Freshmen may be first-year

Two committees looking for ways to improve the freshman experience will recommend that the College change the name of the Freshmen Office to the Office of First-Year Students.

The Intellectual Life and Orientation sub-committees of the Committee on the First-Year Experience will suggest the change in a report they plan to release at the end of the term.

"It looks that parts of the Committee on the First-Year Experience will recommend the change," Dean of Freshmen Peter Goldsmith said.

Goldsmith chairs the Orientation sub-committee and is a member of the Intellectual Life sub-committee.

The First-Year Committee, chaired by Dean of the College Lee Pelton, is also considering creating freshmen residence halls.

Goldsmith said the potential name change is a result of changing times and changing attitudes but is not a response to an overwhelming campus-wide concern. "It is not coming out of a sense of absolute necessity," he said.

"There is a lot in a name," Goldsmith said. "There are reasons why names change over time. More often we refer to adult females as women rather than girls."

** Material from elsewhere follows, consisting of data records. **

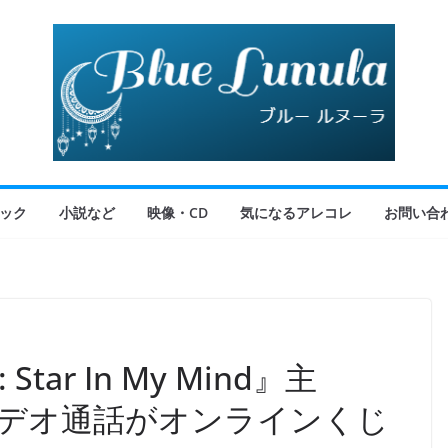
ック
小説など
映像・CD
気になるアレコレ
お問い合
 Star In My Mind』主
とのビデオ通話がオンラインくじ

"The term 'freshman' connotates images of maleness, where males fulfill certain roles more naturally than women," Goldsmith said.

"My sense of the growing consensus is that we would be better served by a term which would not in any way carry gender-specific connotations," Goldsmith said.

"The same arguments and same issues as [The Dartmouth Outing Club's] Freshman trips being changed to DOC Trips are being made," Goldsmith said.

Goldsmith said making the name change could be complicated by the changes that would occur in the titles of employees in the Dean of Freshmen Office and wherever else freshmen is referred to by the College. Courses called Freshmen Seminars might have to be changed in name as well, he said.

Ryan Carey '96, a member of the Intellectual Life sub-committee, said the change is not large and would help boost the College's image.

"We felt that it is such a minor change and would affect no one," he said. "The change would be something that might help the general atmosphere at Dartmouth. It would make it seem more open and there would be one less term that could be deemed offensive."

The First-Year Committee consists of three sub-committees: intellectual life, orientation and residential life.

The Orientation sub-committee will most likely make a similar recommendation. "The consensus has not been reached formally, but it is likely," Meghan Dunleavy '94, a member of the sub-committee, said.

Dunleavy said the change "is something that has been championed by Peter Goldsmith," and is something she believes in as well.

"We call them first-year students when we address them, why don't we just change the name officially?" she said.

Goldsmith said he is uncertain which administrator will have the authority to implement the recommendations made by the committees.

Pelton was out of town and could not be reached for comment.